Il sistema nervoso è un complesso insieme di cellule che, negli organismi meno voluti, ha il compito di modulare una o più risposte a seguito di uno stimolo. In questi termini, i primitivi sistemi nervosi, possono essere considerati come dei "macchinari" che a seguito di una azione provvedono ad una opportuna reazione. Negli organismi superiori, invece, il sistema nervoso è molto più complesso. Il meccanismo azione-reazione è ancora presente, sotto forma di arco riflesso, ma la vera evoluzione sta nella capacità di modulare la risposta o, in alcuni casi, di bloccarla. Ad esempio, nella percezione del dolore, alcuni neuroni inibitori possono gradualmente attenuare la sensazione di dolore e "abituare" l'organismo allo stimolo. Inoltre, il sistema nervoso evoluto, tipico dei vertebrati, possiede alcune capacità peculiari che - nonostante non siano del tutto chiarite dal punto di vista fisiologico - portano alla formazione della memoria, dell'esperienza, dei ricordi e della sfera affettiva.

L'evoluzione del sistema nervoso si osserva a livello delle varie classi di animali che, per certi versi, servono come "fotografie" dell'organizzazione neuronale lungo in corso del tempo. Il sistema nervoso più semplice appartiene alla classe degli invertebrati.

Gangli, encefalizzazione e corteccia cerebrale

Le meduse possono essere considerate un phylum di organismi che presentano una semplice organizzazione nervosa. I neuroni partono dal "capo" e si irraginano lungo tutto il corpo, in maniera simmetrica e ordinata. Il foglietto ectodermico delle meduse è esterno ed è separato dal foglietto entodermico da uno strato di tessuto muscolare. Tra lo strato muscolare e i rispettivi foglietti si diramano delle semplici vie nervose mononeuronali, che hanno il compito di percepire alcuni stimoli esterni, ad esempio la presenza di prede, e di rispondere con una contrazione muscolare appropriata. Allo stesso modo, nel versante ectodermico, i neuroni sono collegati al primitivo muscolo e possono mediare i movimenti necessari per la digestione o l'espulsione della preda.

Il successivo passo nell'evoluzione del sistema nervoso è da ricercare nei vermi piatti che presentano un rudimentale sistema di trasmissione nervosa che prevede l'utilizzo di sinapsi semplici tra neurone e neurone, in altre parole i circuiti bineuronali.
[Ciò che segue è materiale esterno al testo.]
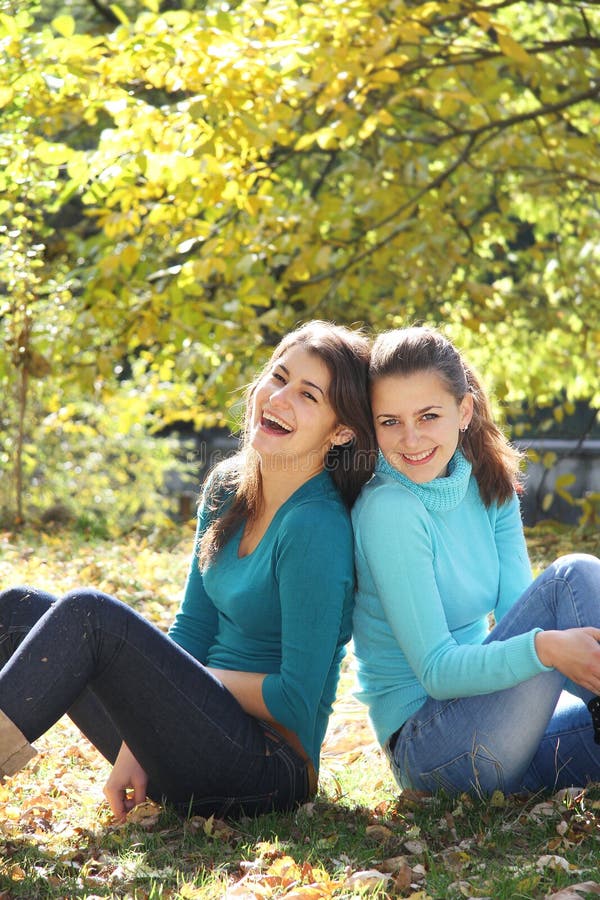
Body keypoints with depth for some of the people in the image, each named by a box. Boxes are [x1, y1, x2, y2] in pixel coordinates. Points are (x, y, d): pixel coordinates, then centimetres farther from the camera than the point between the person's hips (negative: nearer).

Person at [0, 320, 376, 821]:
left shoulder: (317, 526, -18)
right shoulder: (226, 488, 7)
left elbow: (296, 702, -18)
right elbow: (191, 629, 9)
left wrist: (194, 677, -6)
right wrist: (136, 748, -2)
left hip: (270, 769, -8)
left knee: (89, 612, -24)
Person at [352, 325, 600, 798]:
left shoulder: (490, 486, 6)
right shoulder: (389, 508, -17)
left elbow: (518, 612, -2)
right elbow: (437, 671, -20)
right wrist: (545, 648, -36)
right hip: (426, 748, -7)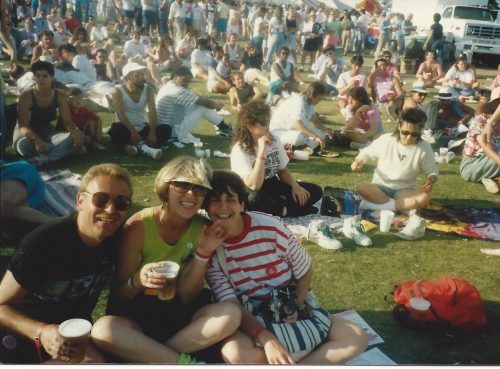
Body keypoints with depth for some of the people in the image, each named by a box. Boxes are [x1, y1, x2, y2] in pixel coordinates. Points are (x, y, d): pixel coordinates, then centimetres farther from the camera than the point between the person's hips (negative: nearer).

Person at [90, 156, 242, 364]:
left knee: (231, 314, -25)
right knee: (103, 330, -34)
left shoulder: (202, 229, -6)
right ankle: (184, 362, -18)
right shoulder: (138, 227, -14)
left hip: (180, 315, 3)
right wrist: (137, 281, -31)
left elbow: (187, 298, -6)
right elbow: (118, 296, -9)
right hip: (137, 315, -2)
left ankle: (144, 354, -16)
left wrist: (203, 254, -19)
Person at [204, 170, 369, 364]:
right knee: (233, 353, -36)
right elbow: (231, 304, -17)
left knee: (357, 338, -13)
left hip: (292, 308, 1)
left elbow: (305, 271, -1)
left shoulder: (271, 227, -16)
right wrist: (266, 339, -31)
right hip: (251, 319, -1)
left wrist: (296, 307, -14)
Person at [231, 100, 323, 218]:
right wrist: (261, 152, -35)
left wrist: (295, 186, -9)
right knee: (254, 199, -41)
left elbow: (282, 170, 11)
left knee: (315, 191, -8)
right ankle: (288, 210, -16)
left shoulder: (274, 140, 0)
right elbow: (254, 186, -31)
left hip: (274, 187, 6)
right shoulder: (240, 150, -19)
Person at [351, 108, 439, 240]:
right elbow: (367, 152, 5)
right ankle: (408, 211, -33)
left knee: (425, 197, -32)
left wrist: (431, 180, -22)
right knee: (361, 187, -32)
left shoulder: (424, 147, -8)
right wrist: (359, 161, -17)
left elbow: (432, 170, 2)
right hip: (380, 188, 0)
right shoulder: (386, 139, -9)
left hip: (404, 191, 0)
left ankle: (375, 204, -31)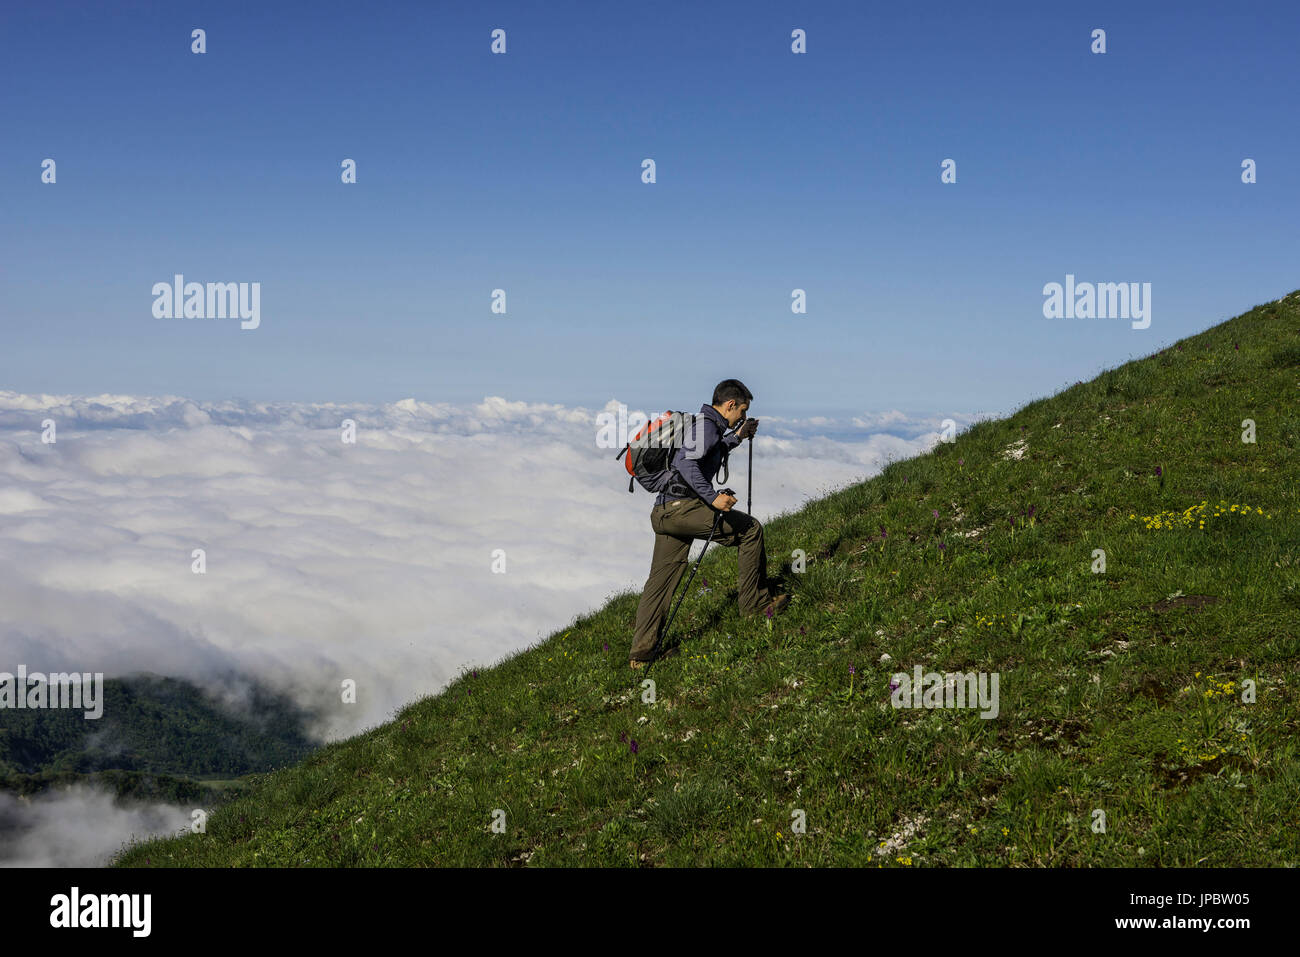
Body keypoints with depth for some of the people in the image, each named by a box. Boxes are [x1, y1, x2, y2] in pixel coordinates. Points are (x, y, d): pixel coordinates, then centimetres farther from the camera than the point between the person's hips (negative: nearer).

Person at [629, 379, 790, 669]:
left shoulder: (704, 424, 23)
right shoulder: (707, 425, -8)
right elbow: (686, 463, -23)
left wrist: (737, 437, 42)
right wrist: (712, 497, -27)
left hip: (663, 513, 10)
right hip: (682, 506, -10)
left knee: (661, 580, 10)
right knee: (751, 529, 0)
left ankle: (642, 651, 9)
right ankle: (754, 602, 5)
Centralizzazione del sistema nervoso

La centralizzazione del sistema nervoso è l'insieme di processi, con carattere evolutivo, che porta all'organizzazione sistemica e ordinata dei complessi nervosi in centri, spazialmente localizzati e funzionalmente validi, presenti in determinati punti dell'organismo. I vantaggi dell'organizzazione del sistema nervoso riguardano la possibilità di controllare in modo più fine gli stimoli esterni e, conseguentemente, di modulare in modo ancora più preciso le risposte.

Nel phylum degli arthtopoda, comunemente conosciuti con il termine di insetti, l'organizzazione del sistema nervoso assume una caratteristica disposizione assiale, giacché si forma un fascio di neuroni che decorre lungo un ipotetico asse. Il vantaggio di questa struttura è evidente, giacché in uno spazio ridotto è possibile concentrare più fibre nervose che possono essere collegate ai neuroni periferici in modo molto agevole, ad esempio utilizzando un sistema di innervazione a "raggi", che è il capostipite del sistema nervoso periferico.

Nei crostacei si assiste ad una progressiva gerarchizzazione del sistema nervoso che si organizza in gangli. Un ganglio è una struttura glomerulare che presenta numerosi neuroni a soma corto, collegati mediante sinapsi.

I gangli, negli animali Superiori, si organizzano progressivamente in un processo di encefalizzazione. Dai rettili in poi si assiste alla formazione di una vera e propria corteccia cerebrale.